Welcome to the early developer preview of Python 3.15! This alpha release offers a first look at exciting changes coming to the language. Whether you're a contributor, library author, or just curious about what's next, this Q&A breaks down the key highlights, schedules, and technical improvements in the 3.15 series.
What is Python 3.15.0a4 and why is it notable?
Python 3.15.0a4 is the fourth of seven planned alpha releases in the 3.15 development cycle. It was accidentally built against an earlier codebase (from December 23, 2025) instead of the intended January 13, 2026 snapshot. This led to an extra release, 3.15.0a5, which will be correctly built. Alpha versions are previews meant to help developers test new features and bug fixes; they are not recommended for production environments. Features may be added or modified until the beta phase begins on May 5, 2026, and can be removed up until the release candidate phase on July 28, 2026.
What are the major new features introduced in Python 3.15 series so far?
Several significant additions are already part of the 3.15 development. Among them:
- PEP 799 – A new high-frequency, low-overhead statistical sampling profiler along with a dedicated profiling package.
- PEP 686 – Python now uses UTF-8 as the default encoding across the board.
- PEP 782 – A new PyBytesWriter C API that simplifies creating Python bytes objects from C code.
- JIT compiler upgrades – Significant performance gains: 3–4% geometric mean improvement on x86-64 Linux, and 7–8% speedup on AArch64 macOS.
- Enhanced error messages for better debugging.
More features are expected before the beta phase.
What is PEP 799 and how does it improve profiling?
PEP 799 introduces a statistical sampling profiler designed for high-frequency, low-overhead execution monitoring. Unlike traditional tracing profilers that instrument every function call or line, this sampler periodically inspects the call stack, providing a representative profile with minimal runtime impact. It comes bundled with a dedicated profiling package that makes it easy to collect and analyze performance data. This is particularly valuable for identifying hotspots in long-running or production-scale Python applications without significantly slowing them down.
What changes does PEP 686 bring regarding default encoding?

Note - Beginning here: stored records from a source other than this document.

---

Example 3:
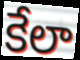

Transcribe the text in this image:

కేలా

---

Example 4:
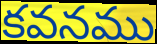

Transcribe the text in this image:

కవనము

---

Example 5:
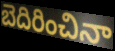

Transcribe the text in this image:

బెదిరించినాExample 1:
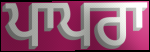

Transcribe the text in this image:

ਪਾਪਰਾ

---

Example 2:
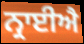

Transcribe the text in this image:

ਨ੍ਰਾਈਐ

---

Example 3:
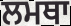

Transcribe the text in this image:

ਲਮਥਾ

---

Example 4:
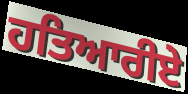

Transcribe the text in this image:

ਹਤਿਆਰੀਏ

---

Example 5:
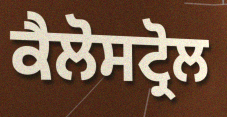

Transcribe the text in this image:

ਕੈਲੋਸਟ੍ਰੋਲ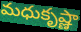
మధుకృష్ణాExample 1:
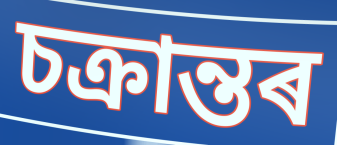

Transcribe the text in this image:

চক্ৰান্তৰ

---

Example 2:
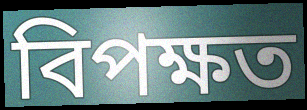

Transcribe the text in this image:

বিপক্ষত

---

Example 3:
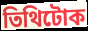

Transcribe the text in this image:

তিথিটোক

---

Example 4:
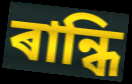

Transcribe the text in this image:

ৰান্ধি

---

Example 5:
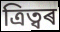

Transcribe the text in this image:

ত্ৰিত্বৰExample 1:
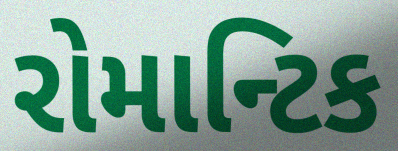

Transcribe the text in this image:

રોમાન્ટિક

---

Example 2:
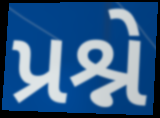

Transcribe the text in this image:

પ્રશ્ને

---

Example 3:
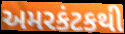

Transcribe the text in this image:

અમરકંટકથી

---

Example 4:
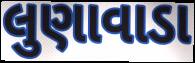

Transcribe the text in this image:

લુણાવાડા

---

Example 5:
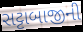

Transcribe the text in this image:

સટ્ટાબાજીની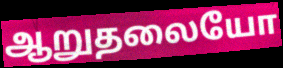
ஆறுதலையோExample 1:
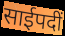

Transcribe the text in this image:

साईपदीं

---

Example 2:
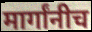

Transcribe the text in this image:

मार्गांनीच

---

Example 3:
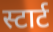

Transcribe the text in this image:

स्टार्ट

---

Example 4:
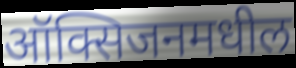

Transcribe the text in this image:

ऑक्सिजनमधील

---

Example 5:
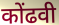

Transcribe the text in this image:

कोंढवी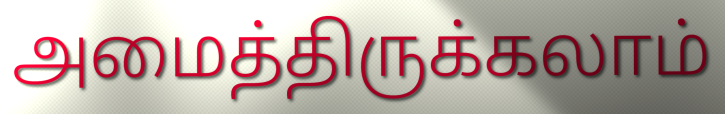
அமைத்திருக்கலாம்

PEP 686 makes UTF-8 the default encoding for Python. Historically, Python used ASCII or locale-dependent encodings, which could cause subtle bugs when reading or writing files with non-ASCII text. Starting with Python 3.15, the default encoding for text files, standard input/output, and many other text operations becomes UTF-8. This change aligns Python with modern best practices and simplifies cross‑platform development, as UTF-8 is now universally supported. Developers who rely on a non-UTF-8 locale may need to explicitly specify an encoding to preserve backward compatibility.
What improvements have been made to the JIT compiler?

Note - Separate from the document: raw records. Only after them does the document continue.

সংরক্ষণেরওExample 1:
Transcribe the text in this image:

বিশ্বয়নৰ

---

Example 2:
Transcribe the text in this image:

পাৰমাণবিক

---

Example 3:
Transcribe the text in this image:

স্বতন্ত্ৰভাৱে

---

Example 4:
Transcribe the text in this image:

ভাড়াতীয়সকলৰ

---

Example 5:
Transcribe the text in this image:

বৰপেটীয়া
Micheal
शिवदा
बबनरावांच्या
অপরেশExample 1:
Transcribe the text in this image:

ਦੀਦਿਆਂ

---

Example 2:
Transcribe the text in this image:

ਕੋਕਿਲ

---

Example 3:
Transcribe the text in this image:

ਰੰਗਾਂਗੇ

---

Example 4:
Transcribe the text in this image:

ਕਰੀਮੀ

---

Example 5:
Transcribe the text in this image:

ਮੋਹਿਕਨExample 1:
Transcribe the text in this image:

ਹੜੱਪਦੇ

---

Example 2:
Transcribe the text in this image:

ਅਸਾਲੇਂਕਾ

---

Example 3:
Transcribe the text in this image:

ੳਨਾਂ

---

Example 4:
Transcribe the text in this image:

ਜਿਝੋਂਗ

The JIT (Just-In-Time) compiler has received a major upgrade in Python 3.15. On x86-64 Linux, the new JIT delivers a geometric mean performance improvement of 3–4% over the standard interpreter. On AArch64 macOS, the speedup is even greater at 7–8% compared to the tail-calling interpreter. These gains come from better code generation, more aggressive inlining, and optimized handling of common bytecode patterns. While still tier-0 (no dynamic optimization), this iteration makes Python more competitive for compute‑intensive workloads without sacrificing compatibility.
What is the release schedule? When can we expect beta and final versions?

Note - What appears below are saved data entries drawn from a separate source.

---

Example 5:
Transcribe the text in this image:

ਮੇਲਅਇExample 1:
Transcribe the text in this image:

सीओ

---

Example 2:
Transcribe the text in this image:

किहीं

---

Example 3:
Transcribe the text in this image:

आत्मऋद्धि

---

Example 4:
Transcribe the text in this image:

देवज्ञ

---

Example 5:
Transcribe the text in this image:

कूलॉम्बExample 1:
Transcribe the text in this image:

The Python 3.15 release schedule follows a predictable cadence. After the seventh alpha (3.15.0a7), the project moves to beta on May 5, 2026. Beta releases freeze feature additions, focusing on bug fixes and stabilization. The first release candidate is expected on July 28, 2026, after which only critical issues will be addressed. The final stable release of Python 3.15 is planned for October 2026. An extra alpha release (3.15.0a5) was created due to the build issue mentioned earlier, but does not change the overall schedule. For full details, consult PEP 790.